En tant qu’Ambassadrice Diversité et Handicap, comment transformez-vous votre vécu personnel en levier d’action pour favoriser une inclusion réelle et non simplement déclarative ?
Je me suis engagée assez tard, vers 2022-2023, après avoir pris de plein fouet la réalité de la discrimination à 40 ans, malgré vingt ans de carrière. J’ai eu un déclic : puisque j’avais surmonté tout cela, autant mettre cette énergie au service des autres. Mon engagement repose sur la sensibilisation, pas sur la punition. Je ne cherche pas à faire « tomber » un restaurateurou un employeur mal informé, mais à lui faire comprendre, à le faire évoluer. Parce que sinon, il en tirera une généralisation négative sur « les personnes handicapées ». Je crois profondément à l’éducation, à la parole, aux conférences, à la transmission. C’est ainsi qu’on construit une culture inclusive durable, pas avec des sanctions.

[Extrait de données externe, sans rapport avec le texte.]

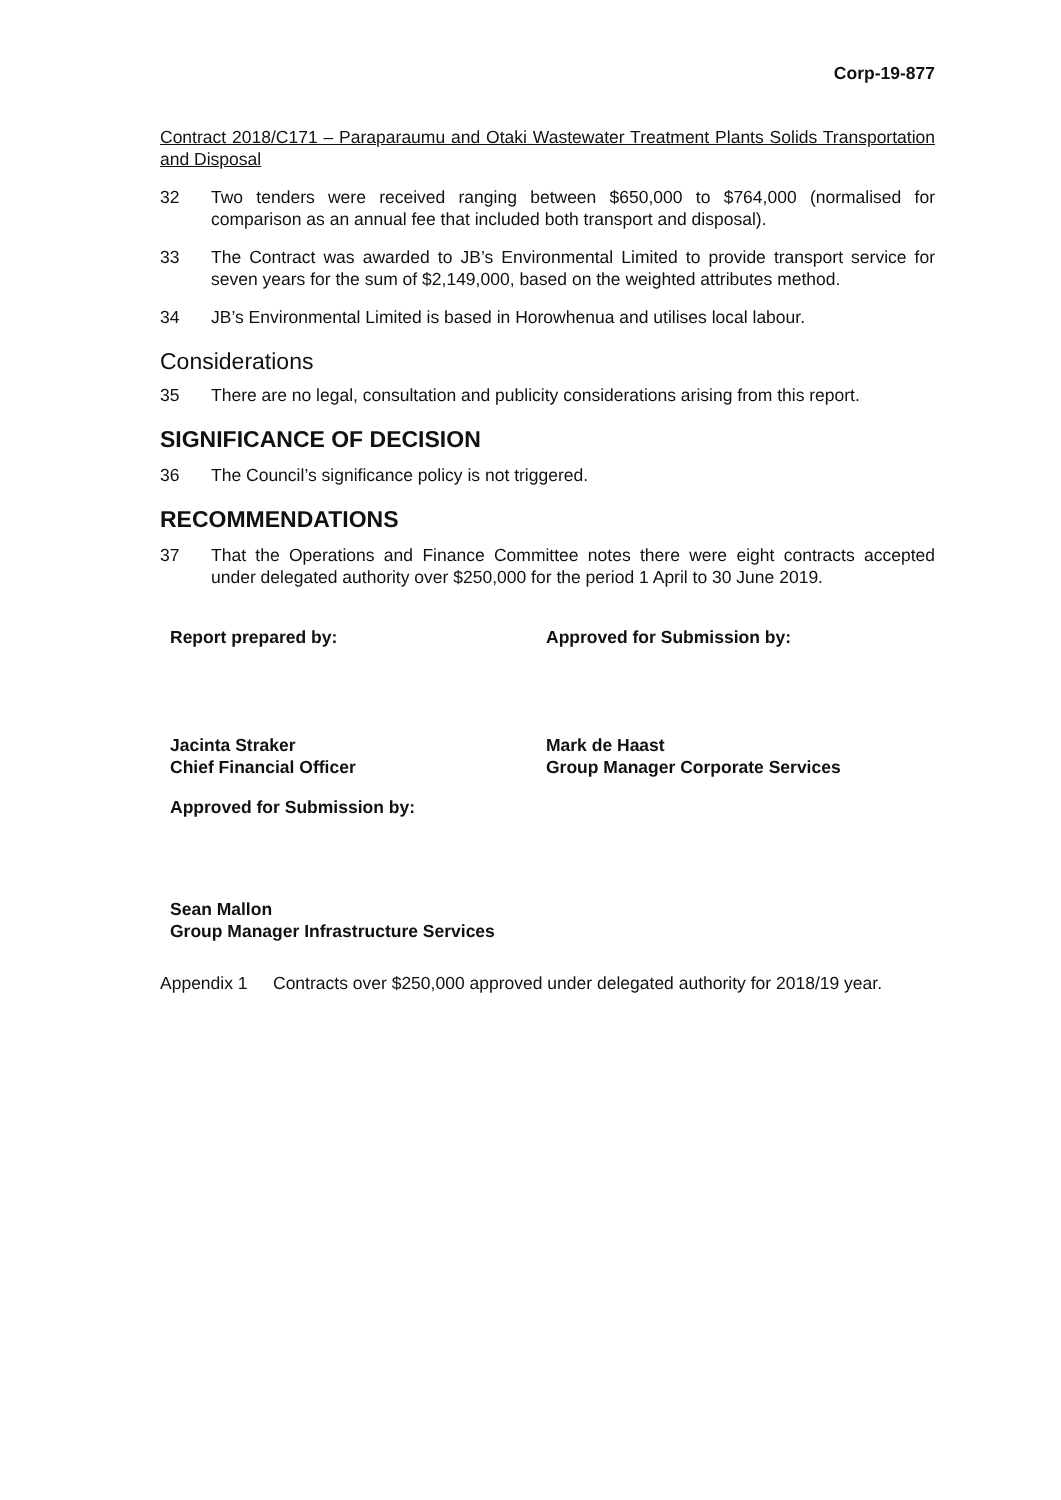Corp-19-877
Contract 2018/C171 – Paraparaumu and Otaki Wastewater Treatment Plants Solids Transportation and Disposal
32 Two tenders were received ranging between $650,000 to $764,000 (normalised for comparison as an annual fee that included both transport and disposal).
33 The Contract was awarded to JB’s Environmental Limited to provide transport service for seven years for the sum of $2,149,000, based on the weighted attributes method.
34 JB’s Environmental Limited is based in Horowhenua and utilises local labour.
Considerations
35 There are no legal, consultation and publicity considerations arising from this report.
SIGNIFICANCE OF DECISION
36 The Council’s significance policy is not triggered.
RECOMMENDATIONS
37 That the Operations and Finance Committee notes there were eight contracts accepted under delegated authority over $250,000 for the period 1 April to 30 June 2019.
Report prepared by: Approved for Submission by:
Jacinta Straker
Chief Financial Officer
Mark de Haast
Group Manager Corporate Services
Approved for Submission by:
Sean Mallon
Group Manager Infrastructure Services
Appendix 1 Contracts over $250,000 approved under delegated authority for 2018/19 year.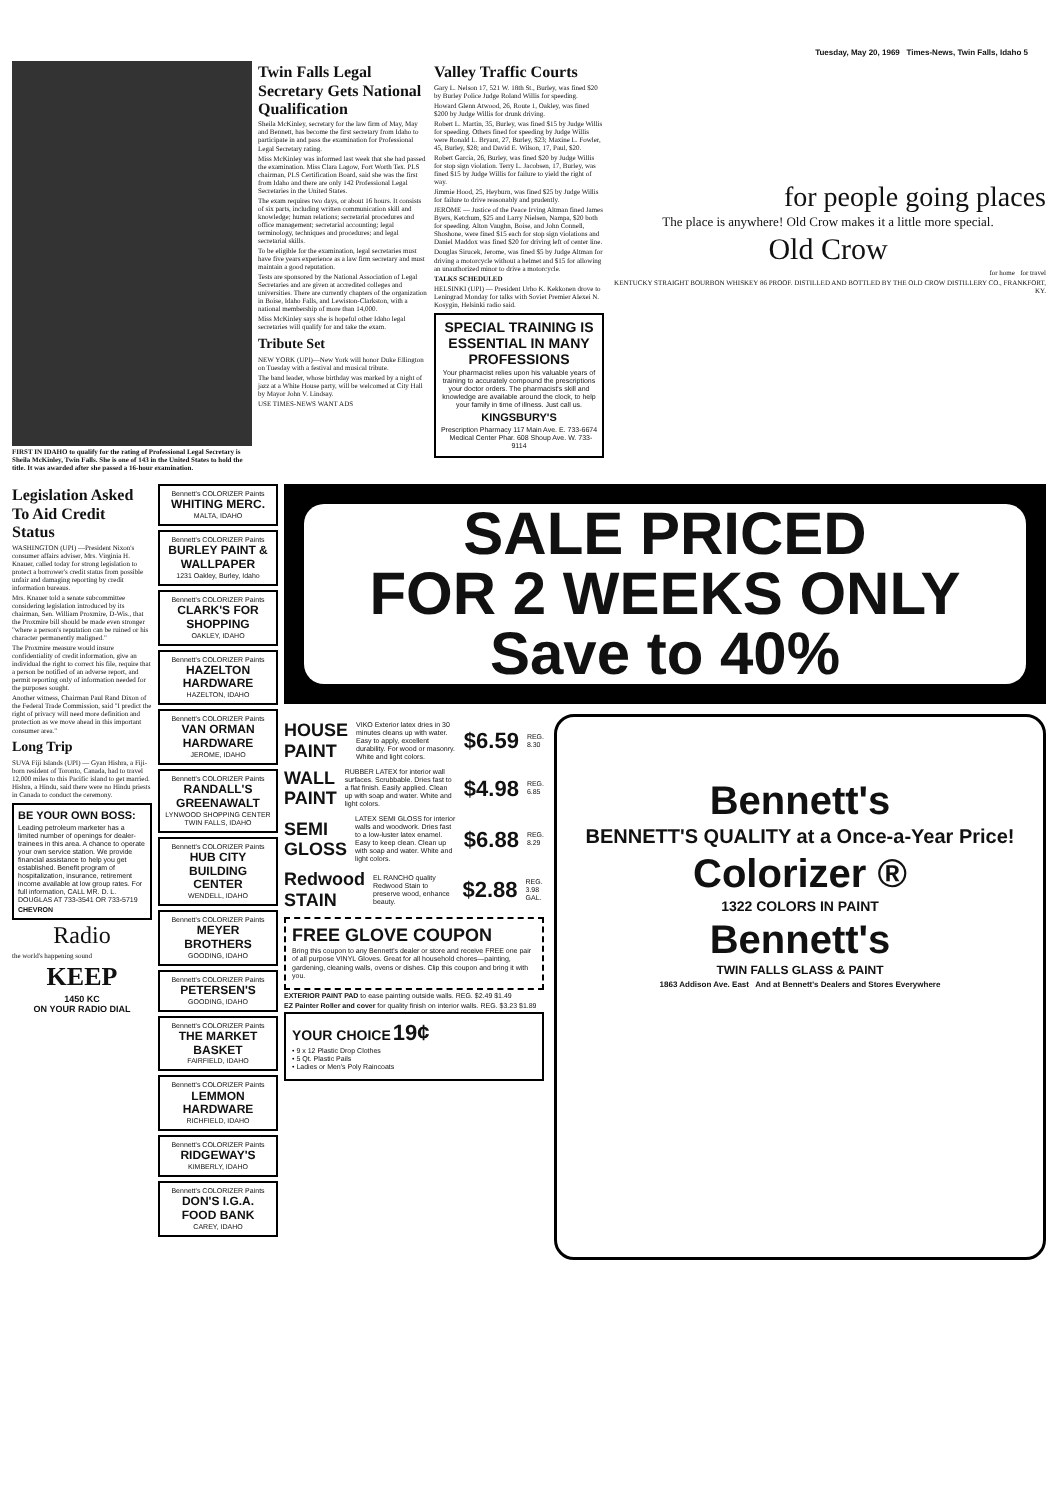Tuesday, May 20, 1969 Times-News, Twin Falls, Idaho 5
FIRST IN IDAHO to qualify for the rating of Professional Legal Secretary is Sheila McKinley, Twin Falls. She is one of 143 in the United States to hold the title. It was awarded after she passed a 16-hour examination.
Twin Falls Legal Secretary Gets National Qualification
Sheila McKinley, secretary for the law firm of May, May and Bennett, has become the first secretary from Idaho to participate in and pass the examination for Professional Legal Secretary rating.
Miss McKinley was informed last week that she had passed the examination. Miss Clara Lagow, Fort Worth Tex. PLS chairman, PLS Certification Board, said she was the first from Idaho and there are only 142 Professional Legal Secretaries in the United States.
The exam requires two days, or about 16 hours. It consists of six parts, including written communication skill and knowledge; human relations; secretarial procedures and office management; secretarial accounting; legal terminology, techniques and procedures; and legal secretarial skills.
To be eligible for the examination, legal secretaries must have five years experience as a law firm secretary and must maintain a good reputation.
Tests are sponsored by the National Association of Legal Secretaries and are given at accredited colleges and universities. There are currently chapters of the organization in Boise, Idaho Falls, and Lewiston-Clarkston, with a national membership of more than 14,000.
Miss McKinley says she is hopeful other Idaho legal secretaries will qualify for and take the exam.
Tribute Set
NEW YORK (UPI)—New York will honor Duke Ellington on Tuesday with a festival and musical tribute.
The band leader, whose birthday was marked by a night of jazz at a White House party, will be welcomed at City Hall by Mayor John V. Lindsay.
USE TIMES-NEWS WANT ADS
Valley Traffic Courts
Gary L. Nelson 17, 521 W. 18th St., Burley, was fined $20 by Burley Police Judge Roland Willis for speeding.
Howard Glenn Atwood, 26, Route 1, Oakley, was fined $200 by Judge Willis for drunk driving.
Robert L. Martin, 35, Burley, was fined $15 by Judge Willis for speeding. Others fined for speeding by Judge Willis were Ronald L. Bryant, 27, Burley, $23; Maxine L. Fowler, 45, Burley, $28; and David E. Wilson, 17, Paul, $20.
Robert Garcia, 26, Burley, was fined $20 by Judge Willis for stop sign violation. Terry L. Jacobsen, 17, Burley, was fined $15 by Judge Willis for failure to yield the right of way.
Jimmie Hood, 25, Heyburn, was fined $25 by Judge Willis for failure to drive reasonably and prudently.
JEROME — Justice of the Peace Irving Altman fined James Byers, Ketchum, $25 and Larry Nielsen, Nampa, $20 both for speeding. Alton Vaughn, Boise, and John Connell, Shoshone, were fined $15 each for stop sign violations and Daniel Maddox was fined $20 for driving left of center line.
Douglas Sirucek, Jerome, was fined $5 by Judge Altman for driving a motorcycle without a helmet and $15 for allowing an unauthorized minor to drive a motorcycle.
TALKS SCHEDULED
HELSINKI (UPI) — President Urho K. Kekkonen drove to Leningrad Monday for talks with Soviet Premier Alexei N. Kosygin, Helsinki radio said.
SPECIAL TRAINING IS ESSENTIAL IN MANY PROFESSIONS
Your pharmacist relies upon his valuable years of training to accurately compound the prescriptions your doctor orders. The pharmacist's skill and knowledge are available around the clock, to help your family in time of illness. Just call us.
KINGSBURY'S
Prescription Pharmacy 117 Main Ave. E. 733-6674 Medical Center Phar. 608 Shoup Ave. W. 733-9114
for people going places
The place is anywhere! Old Crow makes it a little more special.
Old Crow
for home for travel
KENTUCKY STRAIGHT BOURBON WHISKEY 86 PROOF. DISTILLED AND BOTTLED BY THE OLD CROW DISTILLERY CO., FRANKFORT, KY.
Legislation Asked To Aid Credit Status
WASHINGTON (UPI) —President Nixon's consumer affairs adviser, Mrs. Virginia H. Knauer, called today for strong legislation to protect a borrower's credit status from possible unfair and damaging reporting by credit information bureaus.
Mrs. Knauer told a senate subcommittee considering legislation introduced by its chairman, Sen. William Proxmire, D-Wis., that the Proxmire bill should be made even stronger "where a person's reputation can be ruined or his character permanently maligned."
The Proxmire measure would insure confidentiality of credit information, give an individual the right to correct his file, require that a person be notified of an adverse report, and permit reporting only of information needed for the purposes sought.
Another witness, Chairman Paul Rand Dixon of the Federal Trade Commission, said "I predict the right of privacy will need more definition and protection as we move ahead in this important consumer area."
Long Trip
SUVA Fiji Islands (UPI) — Gyan Hishra, a Fiji-born resident of Toronto, Canada, had to travel 12,000 miles to this Pacific island to get married. Hishra, a Hindu, said there were no Hindu priests in Canada to conduct the ceremony.
BE YOUR OWN BOSS:
Leading petroleum marketer has a limited number of openings for dealer-trainees in this area. A chance to operate your own service station. We provide financial assistance to help you get established. Benefit program of hospitalization, insurance, retirement income available at low group rates. For full information, CALL MR. D. L. DOUGLAS AT 733-3541 OR 733-5719
CHEVRON
Radio
the world's happening sound
KEEP
1450 KC
ON YOUR RADIO DIAL
Bennett's COLORIZER Paints
WHITING MERC.
MALTA, IDAHO
Bennett's COLORIZER Paints
BURLEY PAINT & WALLPAPER
1231 Oakley, Burley, Idaho
Bennett's COLORIZER Paints
CLARK'S FOR SHOPPING
OAKLEY, IDAHO
Bennett's COLORIZER Paints
HAZELTON HARDWARE
HAZELTON, IDAHO
Bennett's COLORIZER Paints
VAN ORMAN HARDWARE
JEROME, IDAHO
Bennett's COLORIZER Paints
RANDALL'S GREENAWALT
LYNWOOD SHOPPING CENTER TWIN FALLS, IDAHO
Bennett's COLORIZER Paints
HUB CITY BUILDING CENTER
WENDELL, IDAHO
Bennett's COLORIZER Paints
MEYER BROTHERS
GOODING, IDAHO
Bennett's COLORIZER Paints
PETERSEN'S
GOODING, IDAHO
Bennett's COLORIZER Paints
THE MARKET BASKET
FAIRFIELD, IDAHO
Bennett's COLORIZER Paints
LEMMON HARDWARE
RICHFIELD, IDAHO
Bennett's COLORIZER Paints
RIDGEWAY'S
KIMBERLY, IDAHO
Bennett's COLORIZER Paints
DON'S I.G.A. FOOD BANK
CAREY, IDAHO
SALE PRICED
FOR 2 WEEKS ONLY
Save to 40%
HOUSE PAINT VIKO Exterior latex dries in 30 minutes cleans up with water. Easy to apply, excellent durability. For wood or masonry. White and light colors. $6.59 REG. 8.30
WALL PAINT RUBBER LATEX for interior wall surfaces. Scrubbable. Dries fast to a flat finish. Easily applied. Clean up with soap and water. White and light colors. $4.98 REG. 6.85
SEMI GLOSS LATEX SEMI GLOSS for interior walls and woodwork. Dries fast to a low-luster latex enamel. Easy to keep clean. Clean up with soap and water. White and light colors. $6.88 REG. 8.29
Redwood STAIN EL RANCHO quality Redwood Stain to preserve wood, enhance beauty. $2.88 REG. 3.98 GAL.
FREE GLOVE COUPON
Bring this coupon to any Bennett's dealer or store and receive FREE one pair of all purpose VINYL Gloves. Great for all household chores—painting, gardening, cleaning walls, ovens or dishes. Clip this coupon and bring it with you.
EXTERIOR PAINT PAD to ease painting outside walls. REG. $2.49 $1.49
EZ Painter Roller and cover for quality finish on interior walls. REG. $3.23 $1.89
YOUR CHOICE 19¢
• 9 x 12 Plastic Drop Clothes
• 5 Qt. Plastic Pails
• Ladies or Men's Poly Raincoats
Bennett's
BENNETT'S QUALITY at a Once-a-Year Price!
Colorizer ®
1322 COLORS IN PAINT
Bennett's
TWIN FALLS GLASS & PAINT
1863 Addison Ave. East And at Bennett's Dealers and Stores Everywhere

Quel message souhaiteriez-vous adresser aux dirigeants qui pensent encore que la vulnérabilité fragilise la performance plutôt que de la nourrir ?
Je leur dirais que la vulnérabilité n’est pas un frein, mais un accélérateur de performance. Une équipe où chacun peut être pleinement soi‑même est plus loyale, plus soudée, plus efficace. Accepter la vulnérabilité, c’est donner la possibilité à l’humain de s’exprimer, et donc à l’intelligence collective de se déployer. Ce n’est pas un signe de faiblesse, c’est une formidable opportunité de progrès.